2012-12-19 07:47 AM
Experiencing nothing but problems since we started trying to use OnCommand host for our VMware volumes.
Currently, we are having two severe issues: DFM seems to lose connectivity to the host agent, all backups fail from that point on, and restarting the host service hangs, I'm having to reboot the server to restore functionality.
Secondly, the local backup schedule isn't being followed consistently: I have it set to keep hourlies for a day, daylies for a week, weeklies for a month, and monthlies for 3 months, however, right now, I have: the last hourly, an hourly from 9 days ago, a daily from 2 weeks ago. (past this are snapshots from the previous backup setup.) However, it isn't consistent across all the datasets, as one of the other datasets has a few more dailies kept, even though all of them are on the same local policy.
I have a case open with support about this, but I've been getting very little traction (no contact in the last 2 days, despite attempts on my part to contact them) and am looking for any help I can get.
Not sure what info will be needed to troubleshoot, but here's some salient details: OC core 5.1, OC host 1.2, FAS3210s, both software packages are installed on Win 2k8 R2-64, all living on the same subnet. OC Host is installed on the VMware vCenter server, VMware is all on 4.1.
Thanks for any help you mabe be able to provide.
2012-12-19 08:06 AM
your problem description reads like a server resource problem.
You stated that OCHP is installed on the WIn2k8 vCenter server.
1) Do you have MS hotfix 2577795 installed on that server?
2) Are the resources reserved for the vCetner/OCHP VM (assuming it is one)?
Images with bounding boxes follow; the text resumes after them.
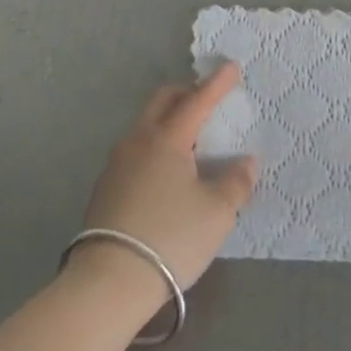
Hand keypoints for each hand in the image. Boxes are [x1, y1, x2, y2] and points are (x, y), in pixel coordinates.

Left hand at [74, 62, 257, 293]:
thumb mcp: (217, 213)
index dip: (217, 84)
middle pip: (163, 101)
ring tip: (191, 140)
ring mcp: (117, 164)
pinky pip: (136, 149)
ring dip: (169, 120)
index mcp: (168, 138)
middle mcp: (139, 141)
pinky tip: (167, 171)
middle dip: (187, 93)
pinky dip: (156, 145)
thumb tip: (245, 162)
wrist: (107, 284)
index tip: (231, 66)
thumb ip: (236, 182)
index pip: (198, 101)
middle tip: (208, 101)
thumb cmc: (171, 238)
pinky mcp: (105, 188)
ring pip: (146, 125)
3) What CPU/RAM resources does the server have reserved?
2012-12-19 08:50 AM
Thanks for your reply.
Downloading the hotfix now.
as for your other questions: We don't really have resources reserved for any of our VMs, since we generally run at 25 to 50 percent of our VMware cluster capacity. To be clear, OC core is installed on a VM as well. Utilization on that server tends to run very low, as well, but taking into consideration our cluster utilization, would you recommend I still reserve resources?
2012-12-19 09:03 AM
Always reserve the recommended resources for OCUM and OCHP servers to prevent resource issues.
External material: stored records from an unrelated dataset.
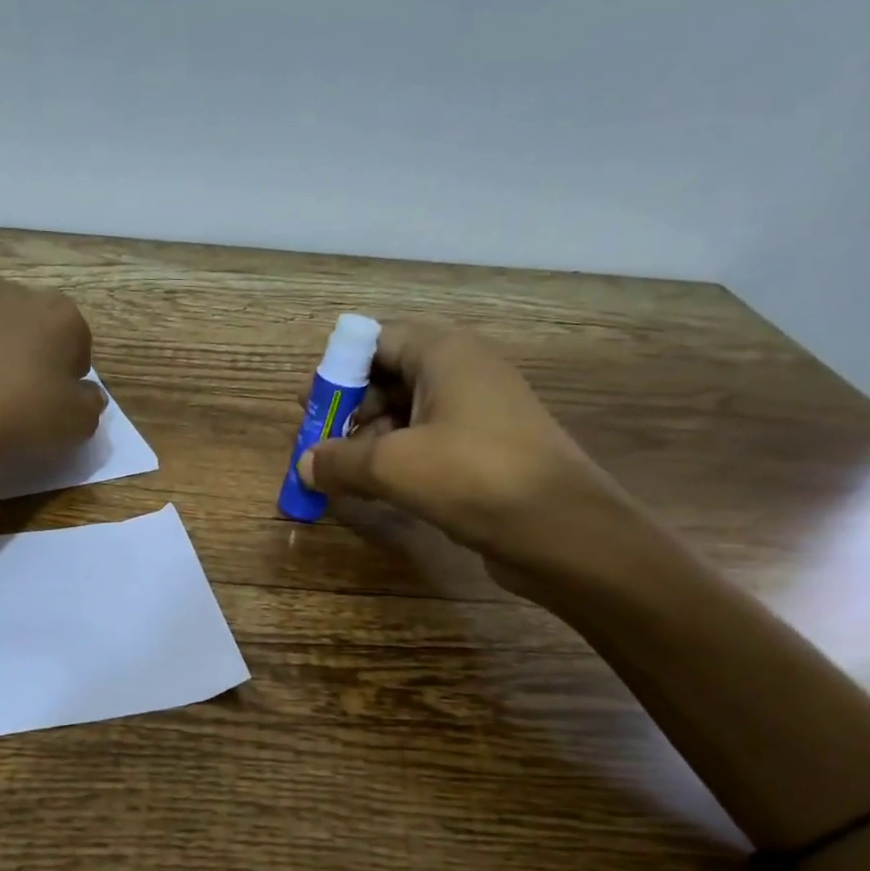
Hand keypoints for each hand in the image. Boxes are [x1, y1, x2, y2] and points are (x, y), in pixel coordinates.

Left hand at [0, 282, 105, 472]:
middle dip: (35, 354)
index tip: (62, 399)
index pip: (79, 338)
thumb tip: (87, 395)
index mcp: (59, 313)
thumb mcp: (79, 423)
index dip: (73, 372)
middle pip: (35, 326)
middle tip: (29, 396)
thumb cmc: (22, 414)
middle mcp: (14, 296)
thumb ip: (91, 404)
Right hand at [297, 322, 637, 588]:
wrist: (564, 531)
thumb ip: (339, 460)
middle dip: (351, 410)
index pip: (379, 339)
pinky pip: (429, 442)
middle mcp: (465, 372)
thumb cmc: (473, 477)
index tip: (311, 405)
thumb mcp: (391, 465)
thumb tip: (304, 465)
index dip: (339, 368)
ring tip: (344, 476)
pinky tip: (378, 491)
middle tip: (321, 445)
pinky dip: (398, 460)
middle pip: (391, 375)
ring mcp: (481, 412)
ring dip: (371, 441)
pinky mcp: (488, 450)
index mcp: (445, 353)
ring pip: (409, 413)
That hotfix should be applicable for any Win2k8 server, so perhaps you already had it installed?
C:\>systeminfo |findstr 2577795
2012-12-19 09:18 AM
I get no result on the systeminfo command, nor did i find the hotfix listed in "control panel>programs & features>view installed updates" (based on a search for the number.)
Is there a whitepaper on the recommend resources for these VMs? If it helps, we're only running 2 filers with 3 total controllers.
2012-12-19 10:08 AM
Apologies, the hotfix is applicable to any Windows Server 2008 R2 server.
There is no published documentation that I am aware of for the reserved resources, although it has been requested to be added Installation/Setup guides.
It has been observed that reserving server resources has resolved "out of memory" and missed scheduled job conditions in the past, particularly on the OCHP server which kicks off the backup jobs and then registers them to UM once completed (similar to Snapmanager product integration scenarios).
2012-12-19 11:25 AM
I reserved the entire memory allocated to each server, and 10000 Mhz CPU.
The vCenter/OCHP server is Server 2008 R2 standard.
This is the error I'm encountering in the failed jobs currently happening: (somewhat of a new symptom, in that a reboot hasn't cleared it up.) OnCommandHSVMware: hsBackup8 1ddbaefad80a96414abc3b00bf865b18: Failed to connect to vCenter Server <servername>.
2012-12-20 02:04 PM
Just to update, I fixed the problem that was causing backups to outright fail, so I'll monitor it to see if the resource reservations make a difference.
I did, however, notice that the one dataset that mirroring isn't currently functional on (wouldn't initiate the mirror due to space constraints) seems to have had no problems with retaining backups to schedule, is it possible that the problem is a conflict between the local backup policy and the storage service being used for mirroring?
edit: I somewhat lied above: upon looking into the dataset in more detail, it decided to create the mirror some time since the first try failed.
So to summarize, current situation is that one dataset is working right, 5 others aren't.